Tout commence par une belle et assez longue marche à partir de la mairie de Yaoundé 7, à Nkolbisson. Quatre kilomètres environ plus loin, nous sommes au pied du mont Minloa, en nage mais pressés de grimper ; comme si le majestueux rocher disparaîtrait d’un moment à l’autre. Pourtant, il nous attend, aussi imperturbable qu’on puisse l’être quand on est de pierre comme un mont rude et beau, exigeant et fascinant que les autochtones appellent « Akok minloa », c’est-à-dire le rocher des mouches.
A bien y regarder, les mouches ont jeté l’éponge. Je n’en ai en effet pas vraiment rencontrées. On dirait que ces mouches ont abandonné l’énorme rocher noir à des grimpeurs portés par les ailes vibrantes de la détermination. Par contre, c’est la transpiration qui a failli noyer ma détermination.
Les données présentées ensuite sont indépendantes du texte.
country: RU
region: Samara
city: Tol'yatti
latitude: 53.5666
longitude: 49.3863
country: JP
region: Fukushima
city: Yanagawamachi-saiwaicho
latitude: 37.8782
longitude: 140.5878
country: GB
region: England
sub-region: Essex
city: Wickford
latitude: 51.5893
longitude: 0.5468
Abondante, parfois aveuglante, ma transpiration a retrouvé sa dignité pour devenir cette honorable eau qui est là juste pour arroser une belle performance physique.
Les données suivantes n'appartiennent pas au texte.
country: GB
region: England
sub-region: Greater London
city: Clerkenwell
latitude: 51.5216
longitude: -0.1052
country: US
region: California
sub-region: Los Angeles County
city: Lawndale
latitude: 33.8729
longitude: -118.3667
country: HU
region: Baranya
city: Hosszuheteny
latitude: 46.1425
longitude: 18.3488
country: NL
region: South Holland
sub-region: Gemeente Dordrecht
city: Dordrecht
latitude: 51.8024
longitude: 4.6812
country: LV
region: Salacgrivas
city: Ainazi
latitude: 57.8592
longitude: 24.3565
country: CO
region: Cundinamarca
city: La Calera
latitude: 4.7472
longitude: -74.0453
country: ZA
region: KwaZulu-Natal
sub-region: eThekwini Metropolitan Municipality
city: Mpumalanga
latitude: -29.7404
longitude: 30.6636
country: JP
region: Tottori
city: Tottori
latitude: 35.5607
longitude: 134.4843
Le mont Minloa parade, noir et imposant, tout chaud d’avoir absorbé les rayons d’un soleil déjà insistant, coiffé ça et là de touffes d’herbes sèches et de lichens, comme un crâne ravagé par la pelade. Je ne savais pas encore que c’est ce qui allait m’aider, que le rocher soit comme un crâne mal tondu, avec des touffes d’herbes éparses dont j’allais me servir pour ne pas déraper, pour freiner mon élan ou pour me propulser, et bien souvent pour me reposer.
La pente vertigineuse se dresse devant nous comme un ennemi à amadouer. Ce rocher, il faut l’amadouer ou rien, parce qu’on ne combat pas l’obstacle qui à vue d’œil peut vous achever. On l’amadoue ou on se prépare à souffrir mille morts. En faisant mes premiers pas sur la pierre, j’ai prié le mont de m’être clément, exactement comme on prie une pierre de ne pas être dure.
Nous avons donc grimpé « kougna kougna », doucement, doucement, en priant tous la montagne de pierre d’être clémente envers nous. Est-ce qu’elle connaît même la clémence eeehhh? La nature l’a faite imperturbable. Il ne me restait qu’à compter sur mes jambes, qui comptaient davantage sur moi, sur la bravoure tapie en moi et sous des rigoles de sueur. C’est comme ça que j’ai souvent fini à quatre pattes, réconfortée de ramper avec les autres, avec beaucoup plus d’élégance bien sûr. Oui, nous avons rampé. C’est ainsi que le caillou coriace de Minloa nous aime, prosternés sur ses flancs, à genoux devant son imperturbable raideur.
Comment est-ce que mes rotules et mes mollets ont vaincu le terrible caillou? Par la technique de l’énergie brûlée exactement comme on laisse la terre brûlée derrière soi. On laisse donc les plus beaux morceaux de son énergie derrière soi, on avance sans trop se demander comment on va arriver au sommet, ni comment on va redescendre. Tu vas voir devant, et pour voir devant il faut avancer. C’est là qu’on se retrouve à constater que ce qui ne vous tue pas, vous laisse comme une petite chose courbaturée, pantelante et ruisselante de sueur.
Heureusement que la vue est magnifique au sommet du mont Minloa ! Une belle récompense en somme. Là haut, on découvre qu’une petite forêt têtue squatte une partie du sommet du mont, avec de rares mais braves et robustes arbres qui défient la pierre. En contrebas, le lac Razel s’étale dans toute sa sérénité. Tout près, le sommet du Messebe tout près est lui aussi visible et appelle à être escaladé à son tour.
Quand vient le moment de descendre, on le fait le cœur léger parce qu’on s’est gavé d’air pur et de belles images. On redescend par la pente la moins raide qui est occupée par des champs.
Une fois la rive du lac Razel atteinte, un dernier regard en direction du fringant rocher de Minloa et c’est le départ non sans l’avoir remercié de s’être laissé affronter.